--- What to work on ---
[a] In the letter about the Klamath Basin editorial, where did the fish kill take place?
[b] From the letter about the Klamath Basin editorial, return the part that opens with the words containing "The Klamath Project" and closes with "federal treasury.".

--- Text segment ---

|
Letter of response to Washington Post
article by Norman MacLeod
July 28, 2004
_________________________________
Home
Mr. Getler —
The opening paragraph of July 28, 2004's editorial on Page A18, titled "The
Basin and the Bay", is deeply flawed, and almost entirely factually
incorrect. I would expect that your editorial staff would be much more
diligent in researching their material prior to penning their editorials.
The paragraph reads...
"IN 2002, DROUGHT led farmers in the Klamath River Basin in Oregon and
Northern California to divert river water to their fields. Tens of thousands
of coho salmon and other endangered fish died as a result. In 2003, a
federal court ruled that river water could no longer be diverted, since
doing so violated the Endangered Species Act. The result, in 2004, was mass
bankruptcy, as farmers' livelihoods literally dried up."
The one part that is correct is the bit about the Klamath River Basin being
located in Oregon and Northern California.
The Klamath Project was initiated by the federal government in the early
1900s specifically to attract farming families to the Klamath Basin to
establish homestead farms. Over the years the farmers paid for the project,
and finished completely repaying the government for the project
infrastructure many years ago...a noteworthy feat, since most investment
money for federal infrastructure projects is never fully repaid to the
federal treasury.
The federal government denied water deliveries to the farmers that get their
annual irrigation water right in 2001 under ESA requirements. The NRC later
found that this shutoff was not warranted.
Water was delivered to the farms in 2002, and this was not done as a result
of drought as the editorial suggests. Water has been routinely delivered to
the farms and wildlife refuges annually as a deeded right of the landowners
for nearly a century.
The fish kill mentioned took place some 200 miles from the Klamath Basin, in
the region around the mouth of the Trinity River. These were determined to
be mostly fish returning to the Trinity River for spawning. Trinity River
water is largely (up to 90% in many years) diverted southward into
California for agricultural and urban residential and industrial use. These
fish did not die as a result of any of the routine annual water uses in the
Klamath Basin.
I am not aware that any court ruled in 2003 that water could no longer be
used for irrigation. We are talking water rights here, and many of the
Basin's farms have some of the most senior water rights possible. Water was
delivered for the farms and wildlife refuges in 2003, and is being delivered
now in 2004. Although there are those who would like to see all water
deliveries to the farms stopped, they have not been able to make that happen
in any year but 2001. That delivery stoppage also prevented water being
delivered to the wildlife refuges, placing more than 450 wildlife species,
some of which are endangered in their own right, under extreme survival
stress.

Spatial grounding data:
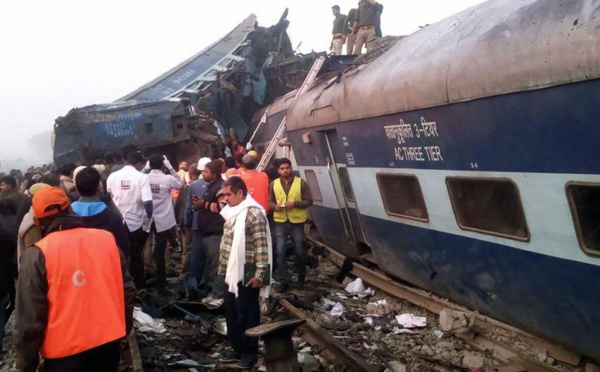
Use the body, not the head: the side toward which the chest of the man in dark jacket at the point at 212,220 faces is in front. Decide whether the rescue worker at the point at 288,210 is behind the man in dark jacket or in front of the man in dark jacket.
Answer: behind

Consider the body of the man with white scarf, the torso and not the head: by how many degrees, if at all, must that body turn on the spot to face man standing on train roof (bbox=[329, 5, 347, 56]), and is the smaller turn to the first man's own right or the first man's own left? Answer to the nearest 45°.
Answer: approximately 180°

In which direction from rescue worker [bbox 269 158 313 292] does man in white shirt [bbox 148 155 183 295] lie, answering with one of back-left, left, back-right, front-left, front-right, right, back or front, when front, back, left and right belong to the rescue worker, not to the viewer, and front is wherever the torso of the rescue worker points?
right

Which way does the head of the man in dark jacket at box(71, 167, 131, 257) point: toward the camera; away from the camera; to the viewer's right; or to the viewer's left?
away from the camera

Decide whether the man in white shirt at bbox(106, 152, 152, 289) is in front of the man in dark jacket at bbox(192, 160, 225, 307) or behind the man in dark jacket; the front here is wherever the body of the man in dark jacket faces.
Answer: in front

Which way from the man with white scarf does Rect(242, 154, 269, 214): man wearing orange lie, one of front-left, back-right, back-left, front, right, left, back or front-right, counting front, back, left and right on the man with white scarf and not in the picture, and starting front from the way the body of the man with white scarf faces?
back-right

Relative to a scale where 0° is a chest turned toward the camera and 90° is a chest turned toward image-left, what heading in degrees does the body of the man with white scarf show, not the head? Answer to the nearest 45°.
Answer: approximately 45°

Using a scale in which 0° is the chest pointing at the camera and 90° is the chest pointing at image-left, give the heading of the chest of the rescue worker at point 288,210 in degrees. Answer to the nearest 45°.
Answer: approximately 0°

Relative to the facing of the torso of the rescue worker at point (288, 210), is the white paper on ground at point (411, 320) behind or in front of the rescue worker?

--- Solutions for each task ---
[a] Some 200 miles from the Klamath Basin, in the region around the mouth of the Trinity River.

[b]
The Klamath Project was initiated by the federal government in the early
1900s specifically to attract farming families to the Klamath Basin to
establish homestead farms. Over the years the farmers paid for the project,
and finished completely repaying the government for the project
infrastructure many years ago...a noteworthy feat, since most investment
money for federal infrastructure projects is never fully repaid to the
federal treasury.